By combining both techniques it is possible to obtain much more detailed information than from either analysis by itself. The accuracy of this comparative analysis has been dramatically improved by the newly developed IQ Frame, an accessory in which IR and Raman measurement can be performed at exactly the same sample position (Fig. 1). To demonstrate this, in this application note, the component distribution of a sample sprayed with plastic particles was sequentially analyzed using both IR and Raman microscopy.

Fig.1 IQ Frame


Measurement conditions
[IR microscopic system]
Mode:  Transmission mode (16x Cassegrain objective)
Resolution:   8 cm-1
Accumulation:  x1
Measurement area:   400 µm x 400 µm (12.5 μm x 12.5 µm/pixel)
Measurement points:   32 x 32 points (1024 points, measurement time: approx. 10 seconds)


Fig.2 IR microscope system (IRT-7200 + FT/IR-6700)

[Raman microscopic system]
Objective lens:   20x
Exposure time:   0.5 secs
Accumulation:   x1
Measurement area:   348 µm x 368 µm (4 µm x 4 µm interval)
Measurement points:   88 points x 93 points (8184 points, measurement time: approx. 70 min.)


Fig.3 Raman microscope system (NRS-4500)


[IR microscopy]
As a result of analyzing the component distribution of plastic particles using an FT/IR7200 high-speed imaging linear-array IR microscope (Fig. 2), protein was found in addition to four plastics: polyethylene terephthalate (PET), polyethylene (PE), polypropylene (PP), and polystyrene (PS) (Fig. 4).

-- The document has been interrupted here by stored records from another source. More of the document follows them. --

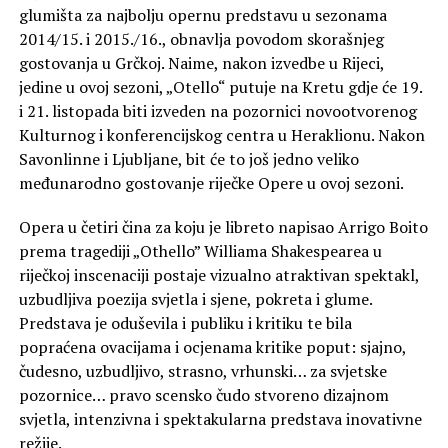
glumišta za najbolju opernu predstavu u sezonama
2014/15. i 2015./16., obnavlja povodom skorašnjeg
gostovanja u Grčkoj. Naime, nakon izvedbe u Rijeci,
jedine u ovoj sezoni, „Otello“ putuje na Kretu gdje će 19.
i 21. listopada biti izveden na pozornici novootvorenog
Kulturnog i konferencijskog centra u Heraklionu. Nakon
Savonlinne i Ljubljane, bit će to još jedno veliko
međunarodno gostovanje riječke Opere u ovoj sezoni.
Opera u četiri čina za koju je libreto napisao Arrigo Boito
prema tragediji „Othello” Williama Shakespearea u
riječkoj inscenaciji postaje vizualno atraktivan spektakl,
uzbudljiva poezija svjetla i sjene, pokreta i glume.
Predstava je oduševila i publiku i kritiku te bila
popraćena ovacijama i ocjenama kritike poput: sjajno,
čudesno, uzbudljivo, strasno, vrhunski… za svjetske
pozornice… pravo scensko čudo stvoreno dizajnom
svjetla, intenzivna i spektakularna predstava inovativne
režije.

Fig.4 Result of IR component analysis

[Raman microscopy]
Imaging measurement was performed at the same position as by IR microscopy in Fig. 4 with a high-speed imaging Raman microscope NRS-4500QRI using EMCCD (Fig. 3). IQ Frame was used to transfer the measurement positions between the Raman and IR microscope stages. The component distribution of the plastic particles was re-analyzed and carbon was found in addition to the four plastics previously identified by IR: PET, PE, PP and PS (Fig. 5). In Fig. 4, protein was detected in addition to the four plastics, whereas in Fig. 5, carbon was detected without protein detection. These results are obtained because Raman spectroscopy has low detection sensitivity for protein, but it is good for carbon analysis.

Fig.5 The result of Raman component analysis

[Overlay of the imaging results of IR and Raman analysis]
As a result of the sample imaging shown in Fig. 4 and Fig. 5, only five components could be detected in the plastic particle sample by either IR or Raman spectroscopy separately. However, the results of combined analysis using IQ Frame indicated that six different components could be detected and imaged. In order to visualize the complete analytical information, both sets of imaging data were overlaid (Fig. 6), this showed the protein detected by IR analysis together with the five other components, PET, PE, PP, PS and carbon detected by Raman analysis. These results demonstrate that using the strong points of both IR and Raman analysis can be combined to be more useful than a single analytical technique alone.